# EXERCISE INSTRUCTIONS:
Please output each line of the data exactly as it appears.

= Beginning of Section =

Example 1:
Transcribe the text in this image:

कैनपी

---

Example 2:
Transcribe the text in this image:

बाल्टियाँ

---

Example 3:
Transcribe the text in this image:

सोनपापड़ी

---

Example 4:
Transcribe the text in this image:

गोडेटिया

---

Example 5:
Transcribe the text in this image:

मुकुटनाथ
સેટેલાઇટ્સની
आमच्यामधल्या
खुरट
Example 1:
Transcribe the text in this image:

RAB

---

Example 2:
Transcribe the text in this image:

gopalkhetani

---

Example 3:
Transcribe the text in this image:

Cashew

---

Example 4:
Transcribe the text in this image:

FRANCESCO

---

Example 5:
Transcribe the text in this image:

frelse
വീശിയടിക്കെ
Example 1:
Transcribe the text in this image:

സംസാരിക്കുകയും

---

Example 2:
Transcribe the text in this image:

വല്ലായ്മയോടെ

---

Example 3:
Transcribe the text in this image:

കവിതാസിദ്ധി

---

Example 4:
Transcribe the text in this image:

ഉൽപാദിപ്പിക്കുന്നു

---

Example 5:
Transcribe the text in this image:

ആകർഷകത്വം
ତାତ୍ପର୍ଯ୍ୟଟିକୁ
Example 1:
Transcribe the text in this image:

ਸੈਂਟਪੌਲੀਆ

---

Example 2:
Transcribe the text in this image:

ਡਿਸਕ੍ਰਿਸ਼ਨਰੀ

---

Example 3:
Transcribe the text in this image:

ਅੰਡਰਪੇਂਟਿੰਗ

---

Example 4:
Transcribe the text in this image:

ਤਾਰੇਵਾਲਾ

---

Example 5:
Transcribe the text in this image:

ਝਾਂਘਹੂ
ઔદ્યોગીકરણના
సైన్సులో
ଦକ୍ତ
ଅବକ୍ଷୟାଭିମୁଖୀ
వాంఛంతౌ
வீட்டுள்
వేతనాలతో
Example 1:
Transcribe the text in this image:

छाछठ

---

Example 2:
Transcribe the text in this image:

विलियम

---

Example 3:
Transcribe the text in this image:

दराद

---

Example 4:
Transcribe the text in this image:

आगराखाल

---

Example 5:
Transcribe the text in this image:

= End of Section =

# ANSWER SPACE:
Example 1:
Transcribe the text in this image:

कैनपी

---

Example 2:
Transcribe the text in this image:

बाल्टियाँ

---

Example 3:
Transcribe the text in this image:

सोनपापड़ी

---

Example 4:
Transcribe the text in this image:

गोडेटिया

---

Example 5:
Transcribe the text in this image:

मुकुटनाथ
સેટેલાઇટ્સની
आमच्यामधल्या
खुरट
Example 1:
Transcribe the text in this image:

RAB

---

Example 2:
Transcribe the text in this image:

gopalkhetani

---

Example 3:
Transcribe the text in this image:

Cashew

---

Example 4:
Transcribe the text in this image:

FRANCESCO

---

Example 5:
Transcribe the text in this image:

frelse
വീശിയടിക്കെ
Example 1:
Transcribe the text in this image:

സംസാരിക്കുകയും

---

Example 2:
Transcribe the text in this image:

വല്ലായ്മയോടെ

---

Example 3:
Transcribe the text in this image:

കവിതാസിദ്ധി

---

Example 4:
Transcribe the text in this image:

ഉൽപാദിപ്പിക്കുന്നു

---

Example 5:
Transcribe the text in this image:

ആകർഷകത്വം
ତାତ୍ପର୍ଯ୍ୟଟିକୁ
Example 1:
Transcribe the text in this image:

ਸੈਂਟਪੌਲੀਆ

---

Example 2:
Transcribe the text in this image:

ਡਿਸਕ੍ਰਿਸ਼ਨਰੀ

---

Example 3:
Transcribe the text in this image:

ਅੰਡਰਪੇਂਟਿੰਗ

---

Example 4:
Transcribe the text in this image:

ਤਾਰੇਵਾਲਾ

---

Example 5:
Transcribe the text in this image:

ਝਾਂਘਹੂ
ઔદ્યોગીકરણના
సైన్సులో
ଦକ୍ତ
ଅବକ୍ଷୟାଭିମୁଖୀ
వాంఛంతౌ
வீட்டுள்
వేతనాలతో
Example 1:
Transcribe the text in this image:

छाछठ

---

Example 2:
Transcribe the text in this image:

विलियम

---

Example 3:
Transcribe the text in this image:

दराद

---

Example 4:
Transcribe the text in this image:

आगराखाल

---

Example 5:
Transcribe the text in this image:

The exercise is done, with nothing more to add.